Notification

This article is about Looker Studio. For Looker documentation, visit https://cloud.google.com/looker/docs/intro.

Connect to Google BigQuery

Connect Looker Studio to BigQuery tables.

BigQuery is Google's fully managed, petabyte scale, low-cost analytics data warehouse. The Looker Studio BigQuery connector lets you access data from your BigQuery tables within Looker Studio.

In this article:

Before you begin

To access BigQuery data in Looker Studio, you'll need to provide a Google Cloud billing account. BigQuery is a paid product and you may incur BigQuery usage costs when you access BigQuery through Looker Studio. Learn more about BigQuery pricing.

How to connect to BigQuery

You can connect Looker Studio to a table, a view, or to a custom query in Google BigQuery.

Steps to connect

  1. Sign in to Looker Studio.
  2. Click The Create icon.  Create and then select Report.
  3. The report editor appears, and the Add data to report panel opens.
  4. To create a new embedded data source, select the BigQuery connector,.
    1. To select an existing reusable data source, click the My data sources tab, and then select a data source of any type that you've created previously or that has been shared with you.

      Embedded versus reusable data sources explained

      Data sources can be either embedded or reusable. Reports can include both embedded and reusable data sources.

      Data sources that you create while editing a report are embedded in the report. To edit an embedded data source, you do so within that report. Embedded data sources make collaborating on reports and data sources easier. Anyone who can edit the report can also edit the data source, as well as modify its connection. When you share or copy the report, any embedded data sources are shared or copied as well.

      Data sources that you create from the home page are reusable. You can reuse these data sources in different reports. Reusable data sources let you create and share a consistent data model across your organization. Only people with whom you share the reusable data source can edit it. Only the owner of the data source's credentials can modify the connection.

      Learn more about data sources.

  5. Configure the data source's connection to your BigQuery data. You can connect to a BigQuery table or view, or you can connect using a custom SQL query.

  6. Click Add.

In a moment, a table that is connected to the data source appears on the report canvas.

New to Looker Studio?

Use the properties panel to change the data and style of the table.
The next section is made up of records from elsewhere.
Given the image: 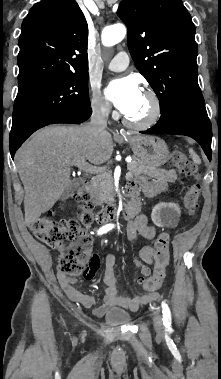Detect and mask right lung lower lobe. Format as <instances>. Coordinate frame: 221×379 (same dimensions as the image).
Instances as JSON below:
<instances>
[{"label":"right lung lower lobe","mask_w":221,"mask_h":379,"mask_svg":"<svg viewBox=\"0 0 221 379\" xmlns=\"http://www.w3.org/2000/svg\"><path fill=\"white\" fill-rule=\"evenodd\" d=\"M91 113H92V110L89 107V108L83 110L81 113H77L74 115L63 117V118L58 119L56 121H53L49 124H54V123H75V124H79V123L86 121L91 116ZM49 124H47V125H49ZM25 140L26 139H22L20 141L10 143V152H11L12 158H14V154H15L16 150L21 146V144Z\"/></svg>","instance_id":"right-lung-lower-lobe-1"}]
</instances>
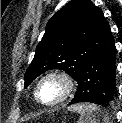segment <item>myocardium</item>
Returning a JSON list of instances; mask_svg holds the SVG:
<instances>
[{
    "label": "myocardium",
    "instance_id": "myocardium-1",
    "mask_svg": "<svg viewBox=\"0 0 122 123\" xmlns=\"http://www.w3.org/2000/svg\"><path fill=\"white\" fill-rule=\"evenodd\" d=\"M49 78H56L60 80L63 83L64 90L61 96L57 98L56 100L51 101V102H45L40 97V88L43 82ZM75 88H76V80L69 72L64 71V70H54V71H50L46 73L44 76L40 78V80L38 81L36 85L35 98L42 105L52 107V106L59 105L63 103L64 101H66L72 95Z\"/></svg>",
    "mask_w": 122,
    "mask_h": 123
}]
</instances>
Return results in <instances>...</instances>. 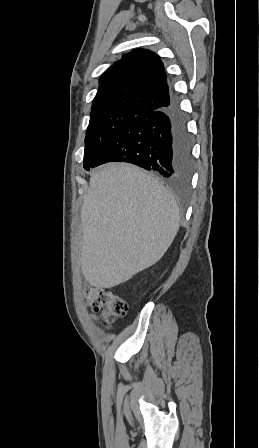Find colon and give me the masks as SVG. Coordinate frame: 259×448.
Listing matches in <instances>:
<instances>
[{
  "mask_svg": "<svg viewBox=\"0 0 259 448\" xmlns=\"http://www.w3.org/2000/svg\"><path fill=\"white\" fill-rule=\"evenodd\" d=\"M88 307L95 318L111 325L117 318L127 313V303L113 292L102 288H87L85 291Z\"/></svg>",
  "mask_w": 259,
  "mask_h": 448,
  "instance_id": "colon-1",
  "label": "colon"
}]
</instances>
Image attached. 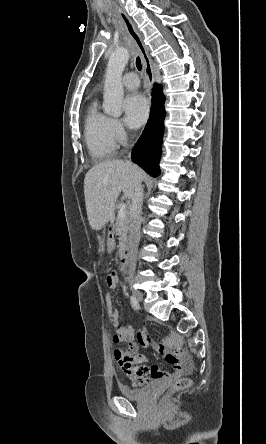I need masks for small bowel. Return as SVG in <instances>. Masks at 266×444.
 Segmentation results:
<instances>
[{
    "mask_svg": "<svg viewBox=\"0 0 266 444\" xmlns=\"http://www.w3.org/2000/svg\"><path fill=\"white\" fill-rule=\"evenodd\" d=\"M106 283L110 288H115L119 283V277L116 272L107 275ZM115 328L113 340L115 343H126L128 352L126 353L120 347L114 350V358L117 362L119 370L125 374L135 386L158 381L164 385L171 384L181 375L189 374L192 370L191 358L181 349L180 340L177 336H169L163 339L160 344L152 342L144 333L139 330L135 332L133 328L124 326L121 323L120 314L114 318H110ZM137 340L138 343L135 341ZM139 345L142 347H152L166 361L173 365L171 372H165L160 367L153 365L147 366L145 357L139 355Z\"/></svg>",
    "mask_w": 266,
    "mask_h": 444,
    "instance_id": "c3829d8e",
    "label": "small bowel"
}]
</instances>
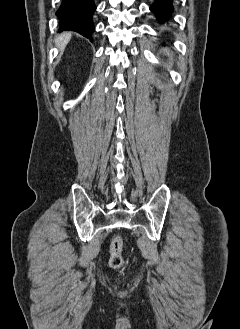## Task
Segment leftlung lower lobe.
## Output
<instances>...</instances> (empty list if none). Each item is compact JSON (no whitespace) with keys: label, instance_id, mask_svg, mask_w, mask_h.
Instances as JSON below:
<instances>
[{"label":"left lung lower lobe","instance_id":"left-lung-lower-lobe-1","mask_svg":"<svg viewBox=\"0 0 240 329\" xmlns=\"http://www.w3.org/2000/svg\"><path fill=\"white\" fill-rule=\"evenodd\" d=\"M173 0H154L150 10L154 13L159 24H165L169 21L173 12Z\"/></svg>","mask_w":240,"mask_h":329}]
</instances>
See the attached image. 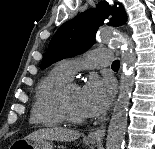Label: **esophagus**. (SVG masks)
Segmentation results:
<instances>
[{
  "label": "esophagus",
  "instance_id": "34e87169",
  "mask_svg": "<svg viewBox=\"0 0 155 149\" xmlns=\"http://www.w3.org/2000/svg\"><path fill=\"white\" fill-rule=\"evenodd\" d=\"M106 127L101 126L97 130L90 132L87 136V140L90 142H101L105 136Z\"/></svg>",
  "mask_w": 155,
  "mask_h": 149
}]
</instances>
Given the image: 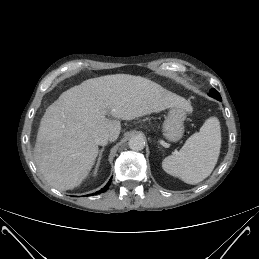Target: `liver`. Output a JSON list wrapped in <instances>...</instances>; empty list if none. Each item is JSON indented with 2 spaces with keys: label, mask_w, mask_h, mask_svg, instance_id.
<instances>
[{
  "label": "liver",
  "mask_w": 259,
  "mask_h": 259,
  "mask_svg": "<svg viewBox=\"0 0 259 259\" xmlns=\"http://www.w3.org/2000/svg\"><path fill=\"white\" fill-rule=\"evenodd\" d=\"M173 107L192 109L185 98L141 76L115 74L85 80L46 109L34 147L37 168L54 188L72 190L95 163L99 148L94 139L99 133L107 132L115 141L121 130L119 119L133 120Z\"/></svg>",
  "instance_id": "6515ba94"
}]
</instances>
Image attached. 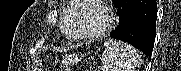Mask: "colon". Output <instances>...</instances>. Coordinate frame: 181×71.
I'll return each mask as SVG.
<instances>
[{"label":"colon","mask_w":181,"mask_h":71,"mask_svg":"<svg viewBox=\"0 0 181 71\" xmlns=\"http://www.w3.org/2000/svg\"><path fill=\"white\" fill-rule=\"evenodd\" d=\"M65 70H66V71H70V70H72V69H71V68H66Z\"/></svg>","instance_id":"5ec220e1"}]
</instances>
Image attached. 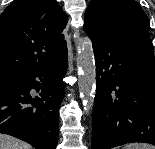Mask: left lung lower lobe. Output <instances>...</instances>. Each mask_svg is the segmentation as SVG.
<instances>
[{
    "label": "left lung lower lobe",
    "instance_id": "left-lung-lower-lobe-1",
    "mask_svg": "<svg viewBox=\"0 0 155 149\" xmlns=\"http://www.w3.org/2000/svg\"><path fill=\"white\" fill-rule=\"evenodd\" d=\"M96 63L92 149L155 145V63L148 33L92 39Z\"/></svg>",
    "mask_w": 155,
    "mask_h": 149
}]
</instances>
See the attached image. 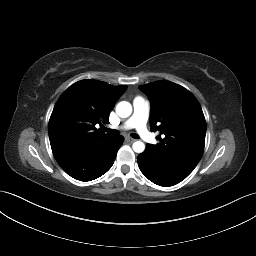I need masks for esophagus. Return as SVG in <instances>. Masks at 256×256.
Here are the masks:
<instances>
[{
  "instance_id": "34e87169",
  "label": "esophagus",
  "mask_w": 256,
  "mask_h": 256,
  "mask_svg": "<svg viewBox=\"0 0 256 256\" xmlns=\"http://www.w3.org/2000/svg\"><path fill=\"white\" fill-rule=\"evenodd\" d=\"M126 141L129 142V143H133L135 141V139H132V138H126Z\"/></svg>"
}]
</instances>
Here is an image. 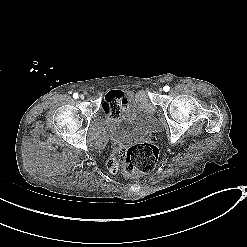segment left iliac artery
Instances as JSON below:
<instances>
[{"label":"left iliac artery","mask_w":247,"mask_h":247,"mask_svg":"<svg viewBox=\"0 0 247 247\" xmlns=\"http://www.w3.org/2000/svg\"><path fill=\"white\" fill-rule=\"evenodd\" d=\"M163 91H165V92L169 91V87L168 86H164L163 87Z\"/></svg>","instance_id":"obj_1"}]
</instances>
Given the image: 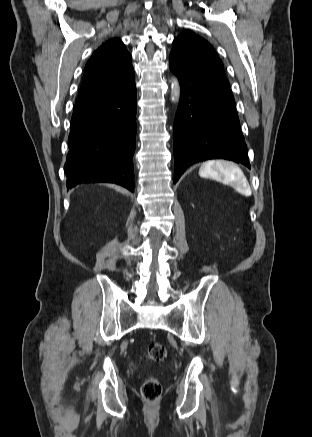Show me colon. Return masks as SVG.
<instances>
[{
  "label": "colon",
  "instance_id": "1",
  "mask_svg": "<svg viewBox=\"0 0 312 437\" xmlns=\"http://www.w3.org/2000/svg\"><path fill=\"white\" fill-rule=\"evenodd\" d=\"M145 357L153 362H161L166 357V349L161 343H150L145 349ZM161 392L162 387L157 378H149L142 386V396L148 401L157 400Z\"/></svg>",
  "mask_w": 312,
  "mask_h": 437
}]
</instances>
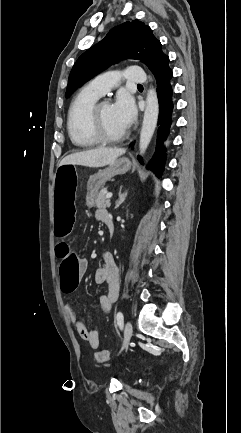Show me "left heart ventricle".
<instances>
[{
	"instance_id": "left-heart-ventricle-1",
	"label": "left heart ventricle",
	"mask_w": 241,
	"mask_h": 433,
	"mask_svg": "<svg viewBox=\"0 0 241 433\" xmlns=\"http://www.w3.org/2000/svg\"><path fill=\"white\" fill-rule=\"evenodd\" d=\"M101 121L104 131L110 136H118L125 131L116 117L112 105H104L102 107Z\"/></svg>"
}]
</instances>
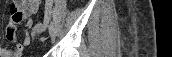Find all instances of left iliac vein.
Returning <instances> with one entry per match:
<instances>
[{"mask_svg": "<svg viewBox=\"0 0 172 57\" xmlns=\"http://www.w3.org/2000/svg\"><path fill=\"white\" fill-rule=\"evenodd\" d=\"M49 33L51 36H55L57 33V24L55 22H51L49 25Z\"/></svg>", "mask_w": 172, "mask_h": 57, "instance_id": "4c4485c4", "label": "left iliac vein"}]
</instances>
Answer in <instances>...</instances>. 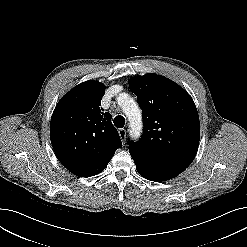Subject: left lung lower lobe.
<instances>
[{"label":"left lung lower lobe","instance_id":"left-lung-lower-lobe-1","mask_svg":"<svg viewBox=\"0 0 247 247\" xmlns=\"http://www.w3.org/2000/svg\"><path fill=\"white\" fill-rule=\"evenodd\" d=\"M137 171L146 179L156 182L166 181L182 173L185 168L150 161L137 154H131Z\"/></svg>","mask_w":247,"mask_h":247}]
</instances>
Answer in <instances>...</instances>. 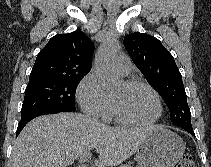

Use the toolbar to add more charts, controls, and other components to your report.

Get to know Looker Studio

Connect to a BigQuery table or view

A BigQuery table contains individual records organized in rows. Each record is composed of columns (also called fields). A BigQuery viewis a virtual table that is defined by a SQL query that is executed in the BigQuery console.

To connect to a table or view, you'll need to supply the following details:

  • A BigQuery project 
  • A dataset
  • A table or view

These are described in the following sections.

Project

Projects organize your BigQuery resources and provide for billing if your reports exceed BigQuery's free quotas. You can use the same project for both billing and data management, or you can use one project for the data while billing another project. Learn more about Google Cloud Projects.

Choose one of the following options to select your project:

Recent projects

The RECENT PROJECTS option shows you the projects that you've accessed recently in the Google Cloud console. You can also enter the project ID manually. The project that you choose is used both for billing and for data access. After selecting a project, you'll select a dataset.

My projects

The MY PROJECTS option lets you select any project to which you have access. You can also enter the project ID manually. The project that you choose is used both for billing and for data access. After selecting a project, you'll select a dataset.

If you have access to many projects, it's possible they may not all appear in the list. When the list exceeds the maximum number of items, you can enter the unlisted project directly by typing it in the entry field.

Shared projects

The SHARED PROJECTS option lets you access a project that's been shared with you. You can select different projects for data and billing, if desired.

Dataset

Datasets are used to organize and control access to your data. Select a dataset from the list, or search for a dataset by name.

Public datasets

BigQuery public datasets are public samples, where the dataset is shared but the project is not. To query this data, you must specify your own billing project, which will be used to bill for processing costs on the shared data.

Table

You can connect a Looker Studio data source to a single table or view.

Connect to a date-partitioned table

The Partition by (date field) option appears in the configuration column when you select a date-partitioned table. If the partition filter is required, the option is selected by default. If the partition filter is optional, the option is cleared by default. If the table contains one or more valid Date or Datetime fields, you can choose which field to use as the date range dimension in the data source. Learn more about date-partitioned tables in BigQuery.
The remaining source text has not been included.